Month: August 2014

Samreen Mushtaq

From Kindle Magazine: A Tale of the Tortured

“I don’t like enjoyment. Where one lakh people have been killed, what peace will Tulip Garden or Gulmarg give you? Can one just live in a palace and enjoy when so much blood has been spilled?” he asked me. I met him in a bakery shop at Khwajabagh, some four kilometres from the main town of Baramulla in North Kashmir. I got to know from the shopkeeper that he’d also been a victim of torture, one among thousands in the valley. I started asking him questions, and by the time he finished narrating the events from his tortured past, over an hour had passed. Yes, all this conversation was taking place inside a shop, but I had to listen. And listen I did.

He was affiliated to Muslim Janbaz Force once the armed conflict erupted in the valley. On 12 December 1991, aged 21, he was picked by the Border Security Force in Littar, Pulwama. At that time, he was working on an ad-hoc basis in the health department, earning 525 rupees per month. “I was taken to the BSF I46 Battalion camp there and tortured non-stop for six days.

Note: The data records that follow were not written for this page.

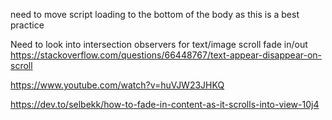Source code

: need to move script loading to the bottom of the body as this is a best practice

Need to look into intersection observers for text/image scroll fade in/out
https://stackoverflow.com/questions/66448767/text-appear-disappear-on-scroll

https://www.youtube.com/watch?v=huVJW23JHKQ

https://dev.to/selbekk/how-to-fade-in-content-as-it-scrolls-into-view-10j4
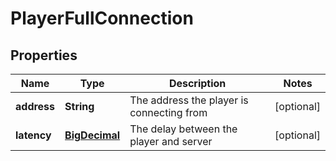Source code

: 
# PlayerFullConnection

## Properties
Name | Type | Description | Notes
------------ | ------------- | ------------- | -------------
**address** | **String** | The address the player is connecting from |  [optional]
**latency** | [**BigDecimal**](BigDecimal.md) | The delay between the player and server |  [optional]



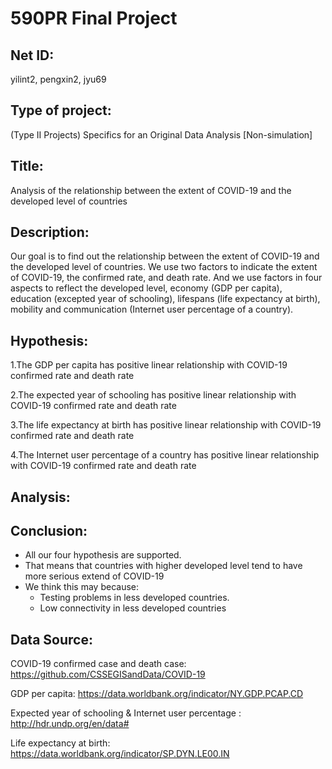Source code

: # 590PR Final Project

## Net ID: 
yilint2, pengxin2, jyu69

## Type of project: 
(Type II Projects) Specifics for an Original Data Analysis [Non-simulation]

## Title: 
Analysis of the relationship between the extent of COVID-19 and the developed level of countries

## Description: 
Our goal is to find out the relationship between the extent of COVID-19 and the developed level of countries. We use two factors to indicate the extent of COVID-19, the confirmed rate, and death rate. And we use factors in four aspects to reflect the developed level, economy (GDP per capita), education (excepted year of schooling), lifespans (life expectancy at birth), mobility and communication (Internet user percentage of a country).

## Hypothesis:

1.The GDP per capita has positive linear relationship with COVID-19 confirmed rate and death rate

2.The expected year of schooling has positive linear relationship with COVID-19 confirmed rate and death rate

3.The life expectancy at birth has positive linear relationship with COVID-19 confirmed rate and death rate

4.The Internet user percentage of a country has positive linear relationship with COVID-19 confirmed rate and death rate
## Analysis:


## Conclusion:
* All our four hypothesis are supported. 
* That means that countries  with higher developed level tend to  have more serious extend of COVID-19 
* We think this may because: 
  * Testing problems in less developed countries.  
  * Low connectivity in less developed countries


## Data Source:

COVID-19 confirmed case and death case: https://github.com/CSSEGISandData/COVID-19

GDP per capita: https://data.worldbank.org/indicator/NY.GDP.PCAP.CD

Expected year of schooling & Internet user percentage : http://hdr.undp.org/en/data#

Life expectancy at birth: https://data.worldbank.org/indicator/SP.DYN.LE00.IN







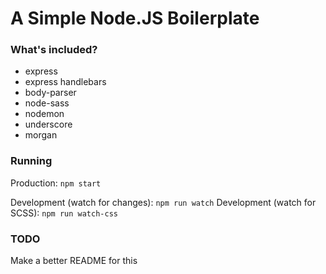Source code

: # A Simple Node.JS Boilerplate

### What's included?

- express
- express handlebars
- body-parser
- node-sass
- nodemon
- underscore
- morgan

### Running

Production: `npm start`

Development (watch for changes): `npm run watch`
Development (watch for SCSS): `npm run watch-css`

### TODO

Make a better README for this
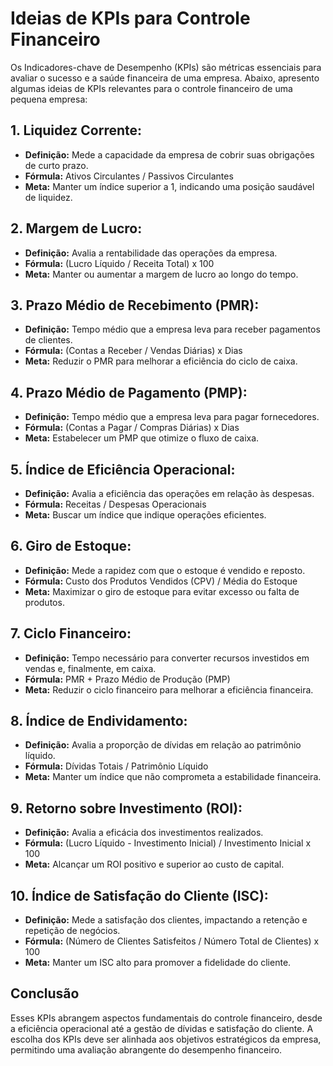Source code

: # Ideias de KPIs para Controle Financeiro

Os Indicadores-chave de Desempenho (KPIs) são métricas essenciais para avaliar o sucesso e a saúde financeira de uma empresa. Abaixo, apresento algumas ideias de KPIs relevantes para o controle financeiro de uma pequena empresa:

## 1. **Liquidez Corrente:**
   - **Definição:** Mede a capacidade da empresa de cobrir suas obrigações de curto prazo.
   - **Fórmula:** Ativos Circulantes / Passivos Circulantes
   - **Meta:** Manter um índice superior a 1, indicando uma posição saudável de liquidez.

## 2. **Margem de Lucro:**
   - **Definição:** Avalia a rentabilidade das operações da empresa.
   - **Fórmula:** (Lucro Líquido / Receita Total) x 100
   - **Meta:** Manter ou aumentar a margem de lucro ao longo do tempo.

## 3. **Prazo Médio de Recebimento (PMR):**
   - **Definição:** Tempo médio que a empresa leva para receber pagamentos de clientes.
   - **Fórmula:** (Contas a Receber / Vendas Diárias) x Dias
   - **Meta:** Reduzir o PMR para melhorar a eficiência do ciclo de caixa.

## 4. **Prazo Médio de Pagamento (PMP):**
   - **Definição:** Tempo médio que a empresa leva para pagar fornecedores.
   - **Fórmula:** (Contas a Pagar / Compras Diárias) x Dias
   - **Meta:** Estabelecer um PMP que otimize o fluxo de caixa.

## 5. **Índice de Eficiência Operacional:**
   - **Definição:** Avalia a eficiência das operações em relação às despesas.
   - **Fórmula:** Receitas / Despesas Operacionais
   - **Meta:** Buscar um índice que indique operações eficientes.

## 6. **Giro de Estoque:**
   - **Definição:** Mede a rapidez com que o estoque é vendido e reposto.
   - **Fórmula:** Custo dos Produtos Vendidos (CPV) / Média do Estoque
   - **Meta:** Maximizar o giro de estoque para evitar excesso ou falta de produtos.

## 7. **Ciclo Financeiro:**
   - **Definição:** Tempo necessário para converter recursos investidos em vendas e, finalmente, em caixa.
   - **Fórmula:** PMR + Prazo Médio de Produção (PMP)
   - **Meta:** Reduzir o ciclo financeiro para melhorar a eficiência financeira.

## 8. **Índice de Endividamento:**
   - **Definição:** Avalia a proporção de dívidas em relação ao patrimônio líquido.
   - **Fórmula:** Dívidas Totais / Patrimônio Líquido
   - **Meta:** Manter um índice que não comprometa a estabilidade financeira.

## 9. **Retorno sobre Investimento (ROI):**
   - **Definição:** Avalia a eficácia dos investimentos realizados.
   - **Fórmula:** (Lucro Líquido - Investimento Inicial) / Investimento Inicial x 100
   - **Meta:** Alcançar um ROI positivo e superior ao custo de capital.

## 10. **Índice de Satisfação do Cliente (ISC):**
   - **Definição:** Mede a satisfação dos clientes, impactando a retenção e repetição de negócios.
   - **Fórmula:** (Número de Clientes Satisfeitos / Número Total de Clientes) x 100
   - **Meta:** Manter um ISC alto para promover a fidelidade do cliente.

## Conclusão

Esses KPIs abrangem aspectos fundamentais do controle financeiro, desde a eficiência operacional até a gestão de dívidas e satisfação do cliente. A escolha dos KPIs deve ser alinhada aos objetivos estratégicos da empresa, permitindo uma avaliação abrangente do desempenho financeiro.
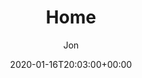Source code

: ---
author: "Jon"
type: "sitecontent"
date: 2020-01-16T20:03:00+00:00
title: "Home"
description: "Software Developer in C#, JavaScript. Husband and Dad of 4. Old before my time, but still a child at heart."
---
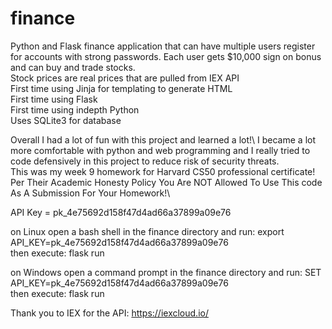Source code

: # finance
Python and Flask finance application that can have multiple users register for accounts with strong passwords. Each user gets $10,000 sign on bonus and can buy and trade stocks.\
Stock prices are real prices that are pulled from IEX API\
First time using Jinja for templating to generate HTML\
First time using Flask\
First time using indepth Python\
Uses SQLite3 for database

Overall I had a lot of fun with this project and learned a lot!\ 
I became a lot more comfortable with python and web programming and I really tried to code defensively in this project to reduce risk of security threats.\
This was my week 9 homework for Harvard CS50 professional certificate!\
Per Their Academic Honesty Policy You Are NOT Allowed To Use This code As A Submission For Your Homework!\

API Key = pk_4e75692d158f47d4ad66a37899a09e76

on Linux open a bash shell in the finance directory and run: export API_KEY=pk_4e75692d158f47d4ad66a37899a09e76\
  then execute: flask run

on Windows open a command prompt in the finance directory and run: SET API_KEY=pk_4e75692d158f47d4ad66a37899a09e76\
  then execute: flask run
  
Thank you to IEX for the API: https://iexcloud.io/
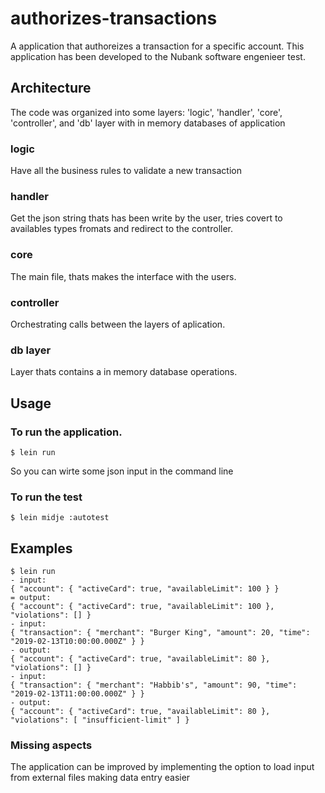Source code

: # authorizes-transactions
A application that authoreizes a transaction for a specific account. This application has been developed to
the Nubank software engenieer test. 

## Architecture
The code was organized into some layers: 'logic', 'handler', 'core', 'controller', and 'db' layer with in memory databases of application 

### logic
Have all the business rules to validate a new transaction

### handler
Get the json string thats has been write by the user, tries covert to availables types fromats and redirect to the controller.

### core
The main file, thats makes the interface with the users.

### controller 
Orchestrating calls between the layers of aplication.

### db layer
Layer thats contains a in memory database operations.

## Usage
### To run the application.

    $ lein run 
So you can  wirte some json input in the command line

### To run the test
    $ lein midje :autotest


## Examples
    $ lein run
    - input:
    { "account": { "activeCard": true, "availableLimit": 100 } }
    = output:
    { "account": { "activeCard": true, "availableLimit": 100 }, "violations": [] }
    - input:
    { "transaction": { "merchant": "Burger King", "amount": 20, "time": "2019-02-13T10:00:00.000Z" } }
    - output:
    { "account": { "activeCard": true, "availableLimit": 80 }, "violations": [] }
    - input: 
    { "transaction": { "merchant": "Habbib's", "amount": 90, "time": "2019-02-13T11:00:00.000Z" } }
    - output:
    { "account": { "activeCard": true, "availableLimit": 80 }, "violations": [ "insufficient-limit" ] }


### Missing aspects
The application can be improved by implementing the option to load input from external files making data entry easier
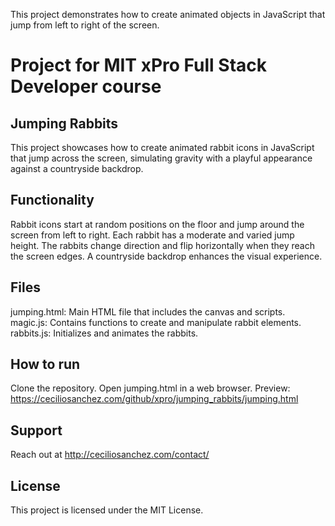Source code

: This project demonstrates how to create animated objects in JavaScript that jump from left to right of the screen.

# Project for MIT xPro Full Stack Developer course

## Jumping Rabbits

This project showcases how to create animated rabbit icons in JavaScript that jump across the screen, simulating gravity with a playful appearance against a countryside backdrop.

## Functionality

Rabbit icons start at random positions on the floor and jump around the screen from left to right.
Each rabbit has a moderate and varied jump height.
The rabbits change direction and flip horizontally when they reach the screen edges.
A countryside backdrop enhances the visual experience.

## Files

jumping.html: Main HTML file that includes the canvas and scripts.</br>
magic.js: Contains functions to create and manipulate rabbit elements.</br>
rabbits.js: Initializes and animates the rabbits.

## How to run

Clone the repository.
Open jumping.html in a web browser.
Preview: https://ceciliosanchez.com/github/xpro/jumping_rabbits/jumping.html


## Support

Reach out at http://ceciliosanchez.com/contact/

## License

This project is licensed under the MIT License.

From being beaten with rods to being given electric shocks even in my private parts, the kind of torture I suffered was quite common among those who were picked up. They’d even call the ‘source’ in and ask him to beat me. He broke my nose and I had to be hospitalised”. He remembers every detail vividly: “Even if I am mumbling incoherently in my sleep, I am sure I’d narrate the events exactly as they happened. How can I ever forget it?